John Schwartzman is an American cinematographer, best known for his work on ”Jurassic World,” ”The Amazing Spider-Man,” ”The Rock,” and ”Seabiscuit,” for which he received an Oscar nomination for Best Cinematography.

In my experience as a DP there are 2 types of Production Designers; the ones that design for the film, they understand what the camera sees and how it works. The second type of designer understands what the producer sees and is designing for them, unfortunately this usually doesn’t translate well into what the camera is going to see.

I was fortunate to get to start my career shooting on Hollywood sound stages working with PD and Art Directors with hundreds of years of combined experiences, I learned a lot from them on the craft of filmmaking. The business has shifted to shooting in warehouses in rebate states, making Atlanta, Georgia look like San Bernadino. California. For ”The Founder,” Michael Cornblith, our exceptional designer who’ve I collaborated with 4 times, not only had to make a period film on a shoestring budget but to do it in a part of the world that doesn’t resemble Southern California, the irony of shooting Georgia for SoCal is heartbreaking.

In my situation I work with the same directors on many pictures so I may have had discussions with the director before the picture been financed and many times weigh in on whom I think would be a good Production Designer for the project. In today’s world films fall into really 2 categories, are they big budget studio pictures or smaller location pictures, each one requires a very different approach.
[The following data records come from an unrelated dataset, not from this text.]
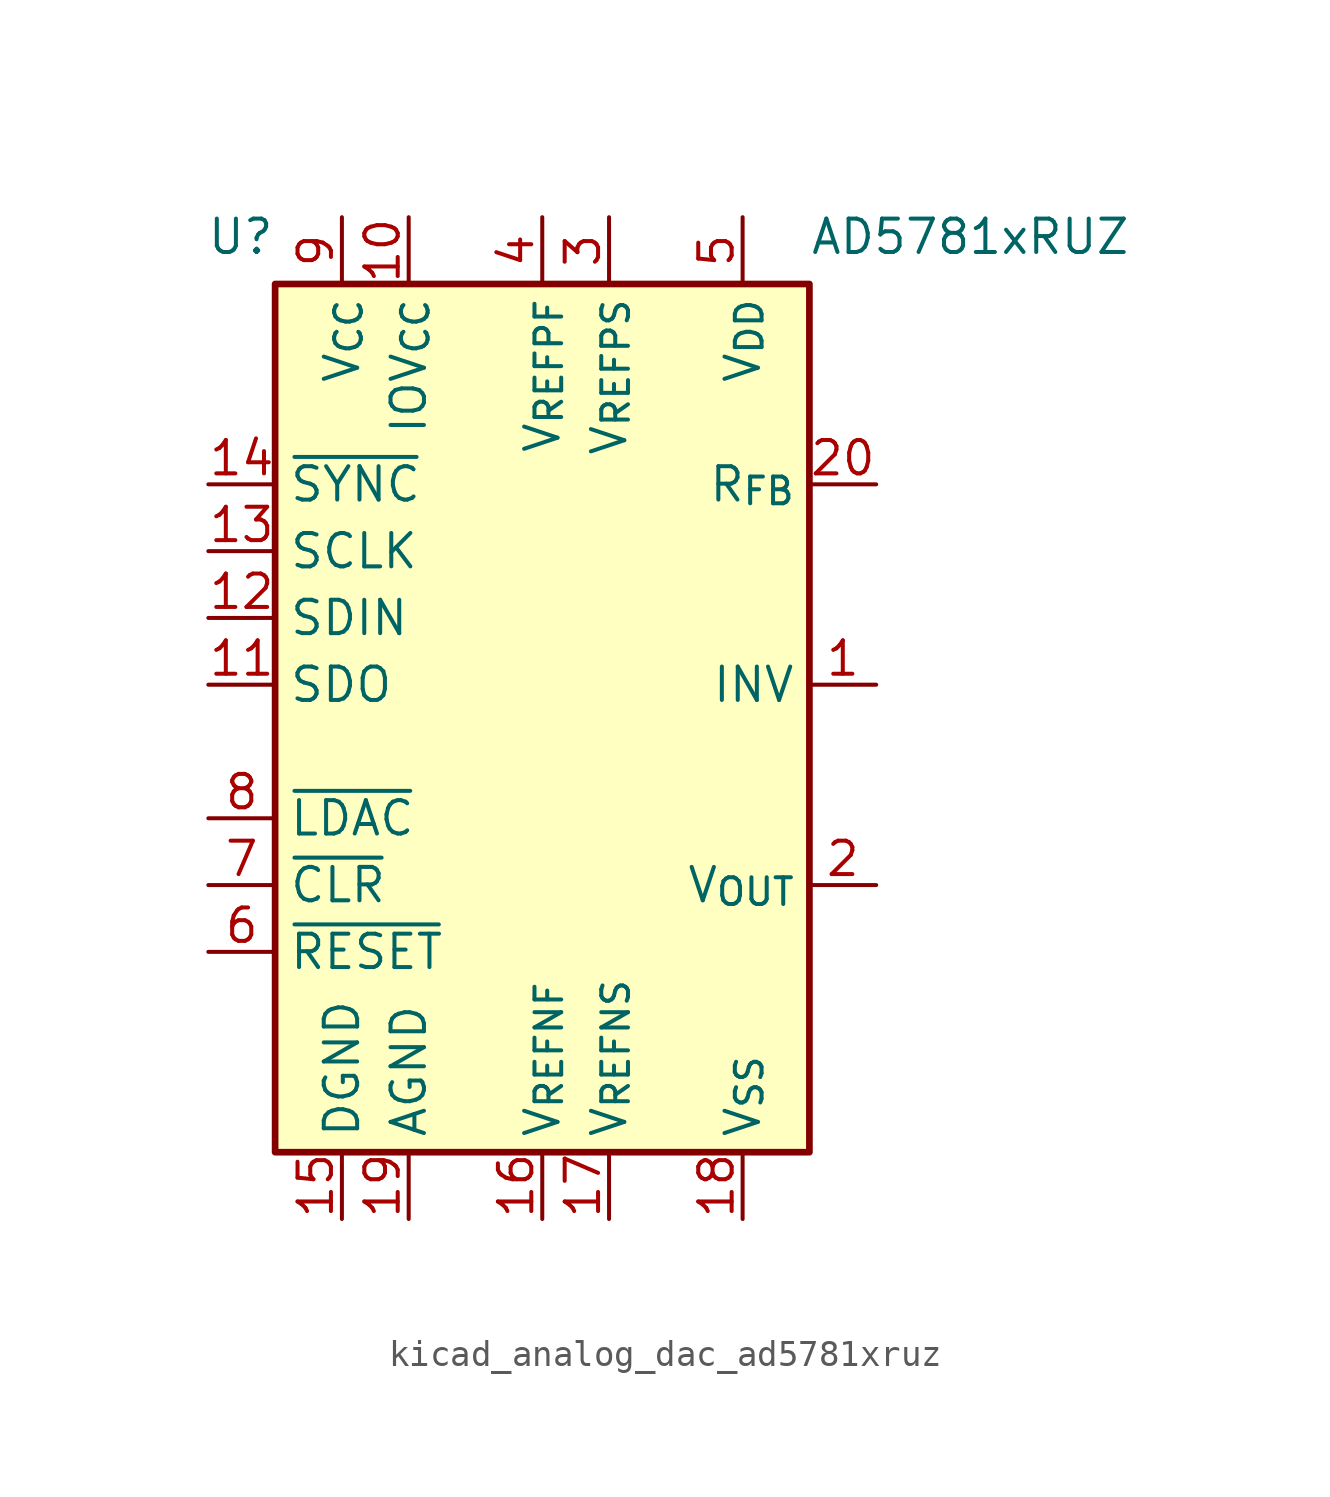
<source format=kicad_sym>
(kicad_symbol_lib
  (version 20220914)
  (generator kicad_symbol_editor)
  (symbol "kicad_analog_dac_ad5781xruz"
    (property "Reference" "U"
      (at -10.16 17.78 0)
      (effects (font (size 1.27 1.27)) (justify right top)))
    (property "Value" "AD5781xRUZ"
      (at 10.16 17.78 0)
      (effects (font (size 1.27 1.27)) (justify left top)))
    (symbol "kicad_analog_dac_ad5781xruz_1_1"
      (rectangle (start -10.16 15.24) (end 10.16 -17.78) (stroke (width 0.254) (type default)) (fill (type background)))
      (pin output line (at 12.7 0 180) (length 2.54) (name "INV" (effects (font (size 1.27 1.27)))) (number "1" (effects (font (size 1.27 1.27)))))
      (pin power_in line (at -5.08 17.78 270) (length 2.54) (name "IOV_{CC}" (effects (font (size 1.27 1.27)))) (number "10" (effects (font (size 1.27 1.27)))))
      (pin output line (at -12.7 0 0) (length 2.54) (name "SDO" (effects (font (size 1.27 1.27)))) (number "11" (effects (font (size 1.27 1.27)))))
      (pin input line (at -12.7 2.54 0) (length 2.54) (name "SDIN" (effects (font (size 1.27 1.27)))) (number "12" (effects (font (size 1.27 1.27)))))
      (pin input line (at -12.7 5.08 0) (length 2.54) (name "SCLK" (effects (font (size 1.27 1.27)))) (number "13" (effects (font (size 1.27 1.27)))))
      (pin input line (at -12.7 7.62 0) (length 2.54) (name "~{SYNC}" (effects (font (size 1.27 1.27)))) (number "14" (effects (font (size 1.27 1.27)))))
      (pin power_in line (at -7.62 -20.32 90) (length 2.54) (name "DGND" (effects (font (size 1.27 1.27)))) (number "15" (effects (font (size 1.27 1.27)))))
      (pin input line (at 0 -20.32 90) (length 2.54) (name "V_{REFNF}" (effects (font (size 1.27 1.27)))) (number "16" (effects (font (size 1.27 1.27)))))
      (pin output line (at 2.54 -20.32 90) (length 2.54) (name "V_{REFNS}" (effects (font (size 1.27 1.27)))) (number "17" (effects (font (size 1.27 1.27)))))
      (pin power_in line (at 7.62 -20.32 90) (length 2.54) (name "V_{SS}" (effects (font (size 1.27 1.27)))) (number "18" (effects (font (size 1.27 1.27)))))
      (pin power_in line (at -5.08 -20.32 90) (length 2.54) (name "AGND" (effects (font (size 1.27 1.27)))) (number "19" (effects (font (size 1.27 1.27)))))
      (pin output line (at 12.7 -7.62 180) (length 2.54) (name "V_{OUT}" (effects (font (size 1.27 1.27)))) (number "2" (effects (font (size 1.27 1.27)))))
      (pin passive line (at 12.7 7.62 180) (length 2.54) (name "R_{FB}" (effects (font (size 1.27 1.27)))) (number "20" (effects (font (size 1.27 1.27)))))
      (pin output line (at 2.54 17.78 270) (length 2.54) (name "V_{REFPS}" (effects (font (size 1.27 1.27)))) (number "3" (effects (font (size 1.27 1.27)))))
      (pin input line (at 0 17.78 270) (length 2.54) (name "V_{REFPF}" (effects (font (size 1.27 1.27)))) (number "4" (effects (font (size 1.27 1.27)))))
      (pin power_in line (at 7.62 17.78 270) (length 2.54) (name "V_{DD}" (effects (font (size 1.27 1.27)))) (number "5" (effects (font (size 1.27 1.27)))))
      (pin input line (at -12.7 -10.16 0) (length 2.54) (name "~{RESET}" (effects (font (size 1.27 1.27)))) (number "6" (effects (font (size 1.27 1.27)))))
      (pin input line (at -12.7 -7.62 0) (length 2.54) (name "~{CLR}" (effects (font (size 1.27 1.27)))) (number "7" (effects (font (size 1.27 1.27)))))
      (pin input line (at -12.7 -5.08 0) (length 2.54) (name "~{LDAC}" (effects (font (size 1.27 1.27)))) (number "8" (effects (font (size 1.27 1.27)))))
      (pin power_in line (at -7.62 17.78 270) (length 2.54) (name "V_{CC}" (effects (font (size 1.27 1.27)))) (number "9" (effects (font (size 1.27 1.27))))))))
</source>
Studio pictures now require much longer prep and usually involve not only the Director, PD and DP but usually the VFX supervisor weighs in heavily as well because these types of shows usually involve set extensions and pre-visualization. Location films have less moving parts, you own what you shoot everyday, the PD and the location manager are key, they are scouting during prep rather than having a team of designers working on sketch up. When I come aboard locations have been found and I make sure that the spaces can accommodate the kind of staging that the picture needs. Budgets on location shows are usually less that studio pictures, so the closer the practical location fits the bill in the script the better.
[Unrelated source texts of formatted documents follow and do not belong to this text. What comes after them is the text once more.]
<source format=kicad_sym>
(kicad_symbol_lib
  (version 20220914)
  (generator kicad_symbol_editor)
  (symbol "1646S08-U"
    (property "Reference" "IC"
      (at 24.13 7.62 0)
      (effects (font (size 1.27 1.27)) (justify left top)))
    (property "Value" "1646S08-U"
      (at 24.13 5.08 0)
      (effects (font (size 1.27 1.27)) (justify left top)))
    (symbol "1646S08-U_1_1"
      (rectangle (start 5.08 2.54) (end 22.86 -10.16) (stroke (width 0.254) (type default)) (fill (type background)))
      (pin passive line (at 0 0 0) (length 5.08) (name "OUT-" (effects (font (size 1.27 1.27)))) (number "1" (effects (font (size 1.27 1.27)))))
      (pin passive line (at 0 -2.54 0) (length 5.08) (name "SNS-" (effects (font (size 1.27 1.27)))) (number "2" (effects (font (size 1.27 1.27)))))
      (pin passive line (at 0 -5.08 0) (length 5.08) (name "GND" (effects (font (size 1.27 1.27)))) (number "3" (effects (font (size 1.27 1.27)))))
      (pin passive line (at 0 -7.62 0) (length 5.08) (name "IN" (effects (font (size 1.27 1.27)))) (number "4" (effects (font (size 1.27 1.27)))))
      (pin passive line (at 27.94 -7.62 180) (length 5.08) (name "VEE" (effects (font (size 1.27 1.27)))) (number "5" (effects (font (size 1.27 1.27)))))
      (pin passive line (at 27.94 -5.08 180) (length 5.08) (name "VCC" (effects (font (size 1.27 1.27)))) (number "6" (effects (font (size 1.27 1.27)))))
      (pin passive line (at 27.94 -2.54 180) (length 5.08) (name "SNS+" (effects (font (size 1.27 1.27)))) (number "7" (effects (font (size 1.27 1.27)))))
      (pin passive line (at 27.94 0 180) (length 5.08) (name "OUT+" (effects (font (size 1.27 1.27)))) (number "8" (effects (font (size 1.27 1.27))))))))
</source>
Analog Film stills look better than the best digital image but the digital cameras because of there increased sensitivity have allowed us to utilize locations that in the film world might not have been available due to the extensive pre-rigging needed. On a digital show we can now walk into most restaurants and provided we all like the existing lighting pretty much start from there. The real tragedy is that just when film was at its best, digital came in and took over based on the concept that it was cheaper, not better… I am very aware of color, and usually the PD and I are on the same page because the material is really telling you what it should be, we are both there to service the story. It is my job to help bring the PD and Directors vision to the screen, I know how colors will be represented by how the light hits them, and I try to make sure the PD understands what my approach to lighting is going to be. A blue wall hit with warm light becomes a shade of gray not a shade of blue. Day Exterior locations can only be approached from this mantra: Time of day and Direction. That is the only control there is for day time shooting, short of flying huge shade rigs off of large cranes, and to me that is admitting defeat, the moment that is the call you are in the wrong location. I tend to like walls darker than skin tones, it’s much easier for a DP to add light then it is to take it away, that is true in any situation. Now add a digital camera to the party and it’s doubly true, what’s makes digital cameras great in practical locations also makes it very difficult to achieve true blacks. Getting an Arri Alexa to go black in the shadows is much more difficult than it is with a film camera. With digital cinema I tend to go a shade darker on the gray scale than I would on analog film a matter of course.